Yesterday was the first time I failed to mark the anniversary of the beginning of the Revolutionary War at the old blog.
OK, that may or not be true, the first time I failed to mention part, not the anniversary part. Frankly, I'm too lazy to go back through 37 years of archives to check the veracity of the statement. Let's just stipulate that it is true -- the first time omission part.
Are you as confused as I am right now?
I will comment that the sole purpose of the British incursion into the Massachusetts hinterlands was to seize a cache of arms. In other words, to confiscate guns. See how that worked out?
What? Look it up. Do you think the Lobsterbacks were just out for a stroll in the countryside? Have I ever led you astray?

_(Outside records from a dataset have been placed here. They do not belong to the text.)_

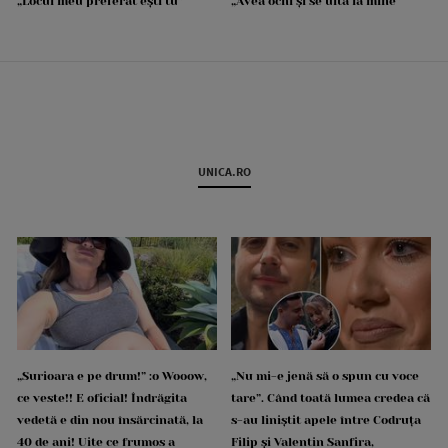
„Locul meu preferat ești tu”
„Avea ochi și se uita la mine”
UNICA.RO
„Surioara e pe drum!” :o Wooow,
„Nu mi-e jenă să o spun cu voce
ce veste!! E oficial! Îndrăgita
tare”. Când toată lumea credea că
vedetă e din nou însărcinată, la
s-au liniștit apele între Codruța
40 de ani! Uite ce frumos a
Filip și Valentin Sanfira,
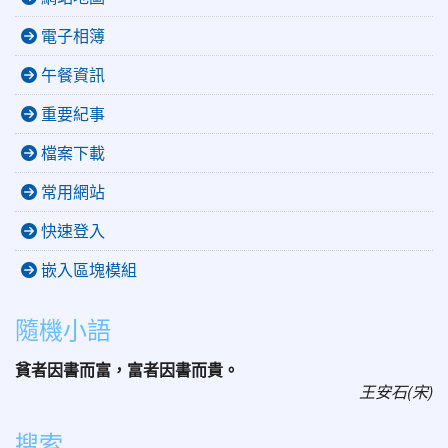
電子相簿
午餐資訊
重要紀事
檔案下載
常用網站
快速登入
嵌入區塊模組
隨機小語
貧者因書而富，富者因書而貴。
王安石(宋)
搜索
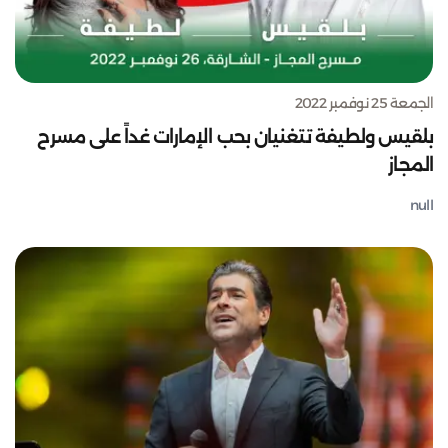
الجمعة 25 نوفمبر 2022
بلقيس ولطيفة تتغنيان بحب الإمارات غداً على مسرح
المجاز
null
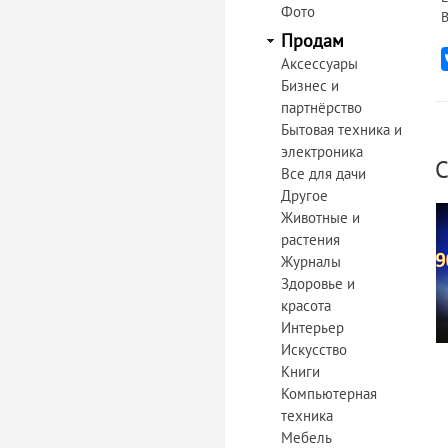
Фото
В
Продам
Аксессуары
Бизнес и
партнёрство
Бытовая техника и
электроника
С
Все для дачи
Другое
Животные и
растения
Журналы
Здоровье и
красота
Интерьер
Искусство
Книги
Компьютерная
техника
Мебель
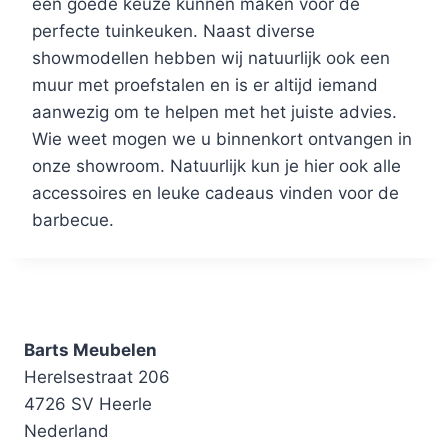
een goede keuze kunnen maken voor de
perfecte tuinkeuken. Naast diverse
showmodellen hebben wij natuurlijk ook een
muur met proefstalen en is er altijd iemand
aanwezig om te helpen met het juiste advies.
Wie weet mogen we u binnenkort ontvangen in
onze showroom. Natuurlijk kun je hier ook alle
accessoires en leuke cadeaus vinden voor de
barbecue.
Barts Meubelen
Herelsestraat 206
4726 SV Heerle
Nederland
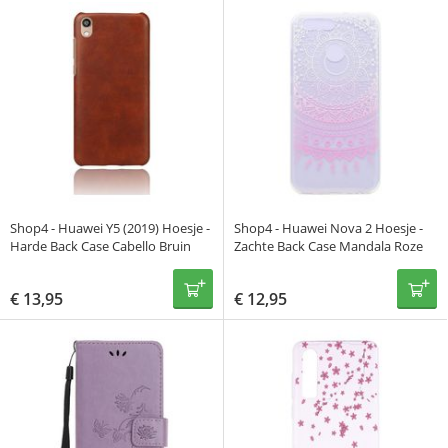
Shop4 - Huawei Y5 (2019) Hoesje -
Shop4 - Huawei Nova 2 Hoesje -
Harde Back Case Cabello Bruin
Zachte Back Case Mandala Roze
€
13,95
€
12,95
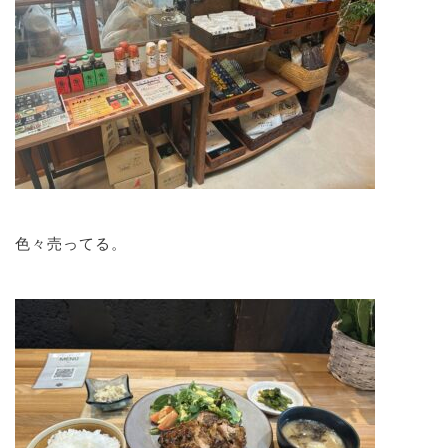
色々売ってる。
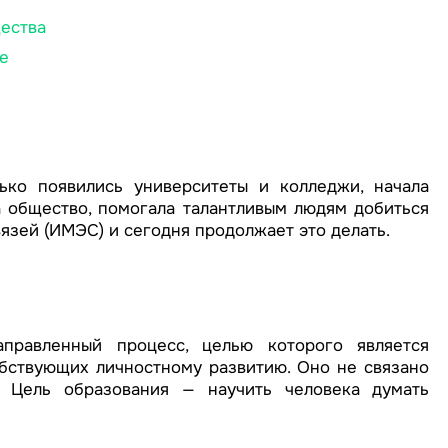
щества
е
ько появились университеты и колледжи, начала
на общество, помогала талантливым людям добиться
язей (ИМЭС) и сегодня продолжает это делать.
правленный процесс, целью которого является
бствующих личностному развитию. Оно не связано
 Цель образования — научить человека думать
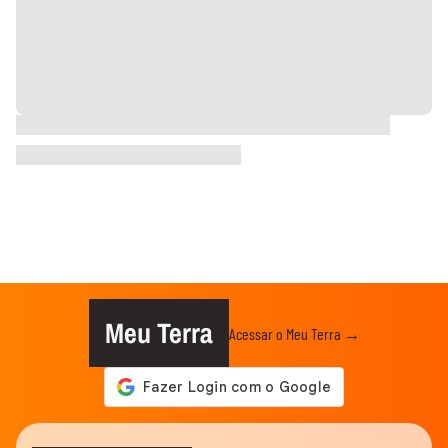
Meu Terra
Acessar o Meu Terra →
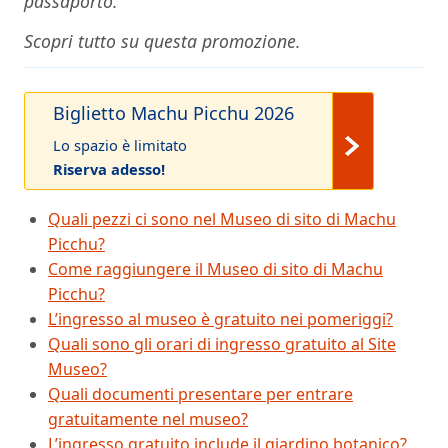
passaporto.
Scopri tutto su questa promozione.
Biglietto Machu Picchu 2026
Lo spazio è limitato
Riserva adesso!
Quali pezzi ci sono nel Museo di sito di Machu
Picchu?
Come raggiungere il Museo di sito di Machu
Picchu?
L’ingresso al museo è gratuito nei pomeriggi?
Quali sono gli orari di ingresso gratuito al Site
Museo?
Quali documenti presentare per entrare
gratuitamente nel museo?
L’ingresso gratuito include il giardino botanico?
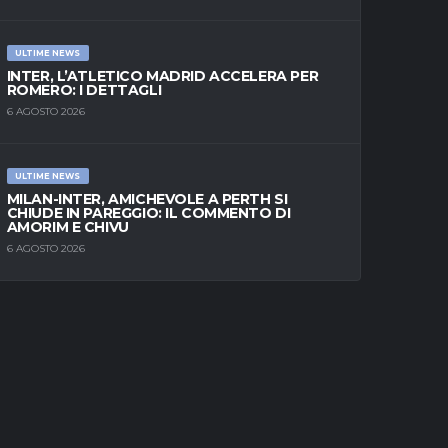
ULTIME NEWS
INTER, L’ATLETICO MADRID ACCELERA PER
ROMERO: I DETTAGLI
6 AGOSTO 2026
ULTIME NEWS
MILAN-INTER, AMICHEVOLE A PERTH SI
CHIUDE IN PAREGGIO: IL COMMENTO DI
AMORIM E CHIVU
6 AGOSTO 2026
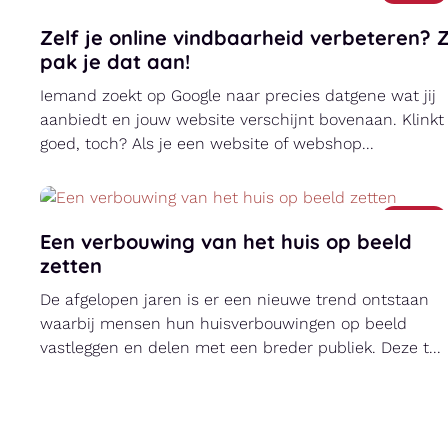
Zelf je online vindbaarheid verbeteren? 
pak je dat aan!
Iemand zoekt op Google naar precies datgene wat jij
aanbiedt en jouw website verschijnt bovenaan. Klinkt
goed, toch? Als je een website of webshop...
Nieuws
Een verbouwing van het huis op beeld
zetten
De afgelopen jaren is er een nieuwe trend ontstaan
waarbij mensen hun huisverbouwingen op beeld
vastleggen en delen met een breder publiek. Deze t...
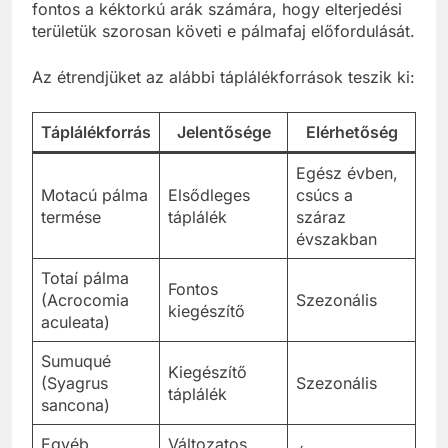
fontos a kéktorkú arák számára, hogy elterjedési
területük szorosan követi e pálmafaj előfordulását.
Az étrendjüket az alábbi táplálékforrások teszik ki:
Táplálékforrás
Jelentősége
Elérhetőség
Egész évben,
Motacú pálma
Elsődleges
csúcs a
termése
táplálék
száraz
évszakban
Totaí pálma
Fontos
(Acrocomia
Szezonális
kiegészítő
aculeata)
Sumuqué
Kiegészítő
(Syagrus
Szezonális
táplálék
sancona)
Egyéb
Változatos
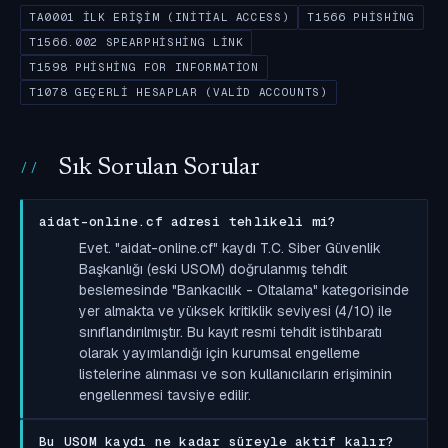
TA0001 İLK ERIŞIM (INITIAL ACCESS)
T1566 PHISHING
T1566.002 SPEARPHISHING LINK
T1598 PHISHING FOR INFORMATION
T1078 GEÇERLI HESAPLAR (VALID ACCOUNTS)
Sık Sorulan Sorular
aidat-online.cf adresi tehlikeli mi?
Evet. "aidat-online.cf" kaydı T.C. Siber Güvenlik
Başkanlığı (eski USOM) doğrulanmış tehdit
beslemesinde "Bankacılık - Oltalama" kategorisinde
yer almakta ve yüksek kritiklik seviyesi (4/10) ile
sınıflandırılmıştır. Bu kayıt resmi tehdit istihbaratı
olarak yayımlandığı için kurumsal engelleme
listelerine alınması ve son kullanıcıların erişiminin
engellenmesi tavsiye edilir.
Bu USOM kaydı ne kadar süreyle aktif kalır?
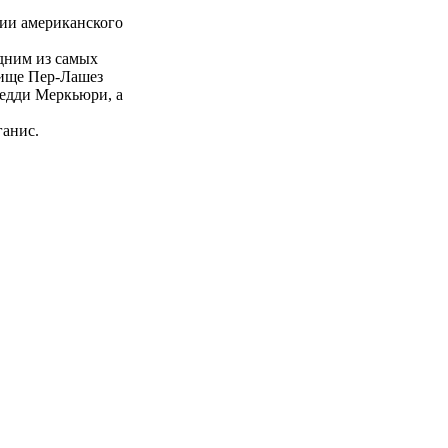
ии американского
дним из самых
бище Пер-Лашез
редди Меркьюри, а
анис.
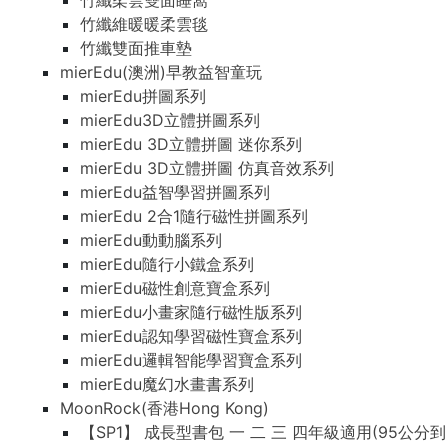
竹纖柔雲雙面睡窩
竹纖維暖暖柔雲毯
竹纖雙面推車墊
mierEdu(澳洲)早教益智童玩
mierEdu拼圖系列
mierEdu3D立體拼圖系列
mierEdu 3D立體拼圖 迷你系列
mierEdu 3D立體拼圖 仿真音效系列
mierEdu益智學習拼圖系列
mierEdu 2合1隨行磁性拼圖系列
mierEdu動動腦系列
mierEdu隨行小鐵盒系列
mierEdu磁性創意寶盒系列
mierEdu小畫家隨行磁性版系列
mierEdu認知學習磁性寶盒系列
mierEdu邏輯智能學習寶盒系列
mierEdu魔幻水畫書系列
MoonRock(香港Hong Kong)
【SP1】 成長型書包 一 二 三 四年級適用(95公分到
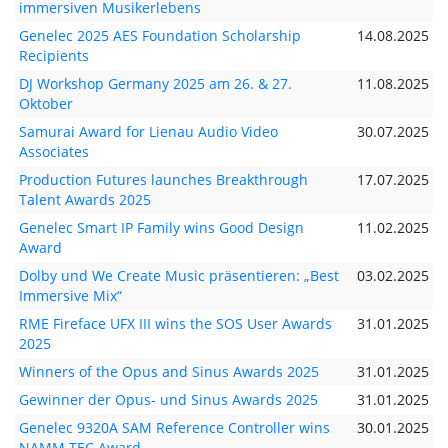
immersiven Musikerlebens
Genelec 2025 AES Foundation Scholarship
14.08.2025
Recipients
DJ Workshop Germany 2025 am 26. & 27.
11.08.2025
Oktober
Samurai Award for Lienau Audio Video
30.07.2025
Associates
Production Futures launches Breakthrough
17.07.2025
Talent Awards 2025
Genelec Smart IP Family wins Good Design
11.02.2025
Award
Dolby und We Create Music präsentieren: „Best
03.02.2025
Immersive Mix“
RME Fireface UFX III wins the SOS User Awards
31.01.2025
2025
Winners of the Opus and Sinus Awards 2025
31.01.2025
Gewinner der Opus- und Sinus Awards 2025
31.01.2025
Genelec 9320A SAM Reference Controller wins
30.01.2025
NAMM TEC Award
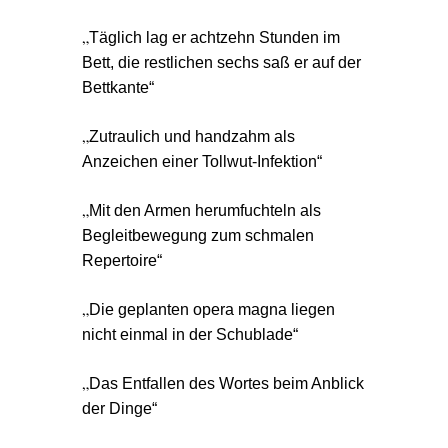
„
Täglich lag er achtzehn Stunden im
Bett, die restlichen sechs saß er auf der
Bettkante“
„
Zutraulich und handzahm als
Anzeichen einer Tollwut-Infektion“
„
Mit den Armen herumfuchteln als
Begleitbewegung zum schmalen
Repertoire“
„
Die geplanten opera magna liegen
nicht einmal in der Schublade“
„
Das Entfallen des Wortes beim Anblick
der Dinge“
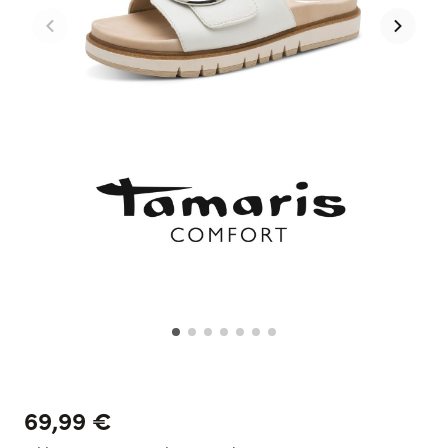
69,99 €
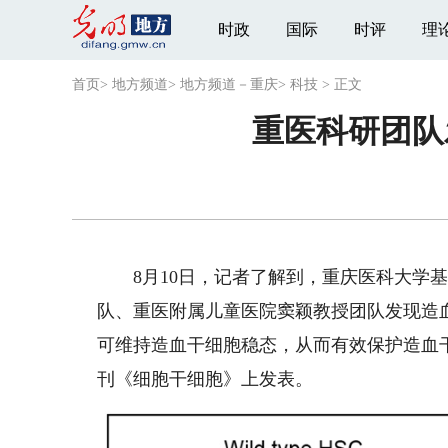
时政
国际
时评
理
首页
>
地方频道
>
地方频道－重庆
>
科技
>
正文
重医科研团队
8月10日，记者了解到，重庆医科大学基
队、重医附属儿童医院窦颖教授团队发现造
可维持造血干细胞稳态，从而有效保护造血
刊《细胞干细胞》上发表。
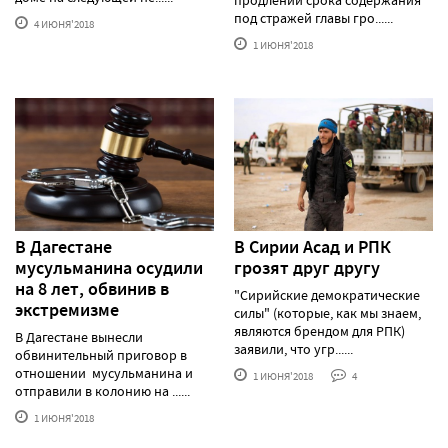
под стражей главы гро......
4 ИЮНЯ'2018
1 ИЮНЯ'2018
В Дагестане
В Сирии Асад и РПК
мусульманина осудили
грозят друг другу
на 8 лет, обвинив в
"Сирийские демократические
экстремизме
силы" (которые, как мы знаем,
являются брендом для РПК)
В Дагестане вынесли
заявили, что угр......
обвинительный приговор в
отношении мусульманина и
1 ИЮНЯ'2018
4
отправили в колонию на ......
1 ИЮНЯ'2018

That was a rhetorical question. I don't need your long lists of proof for every time I was wrong. Or even your short lists. My wife already keeps tabs. Not of blog wrongs, real wrongs. I admit to none. That is how I roll, to trot out a phrase that certifies me as an old geezer and out of touch. Whassup? Thirty-eight skeedoo. Like, far out, man. Groovy. Toga, toga.
I tell you now, I'm this far into this nonsense post and I have no title, nor any idea what the purpose of the post really is. The truth is I'm bored with the blog. I'm bored with my job. I'm bored with politics. I'm bored with life.
I probably just need some nooky.
This post is example 154 of why subscribing to this blog is worth every cent of the purchase price. No refunds. No exchanges. Do not spindle, fold, or mutilate your receipt. All items must retain original packaging or warranty is void.
Oh well, how about we all have a great Friday anyway?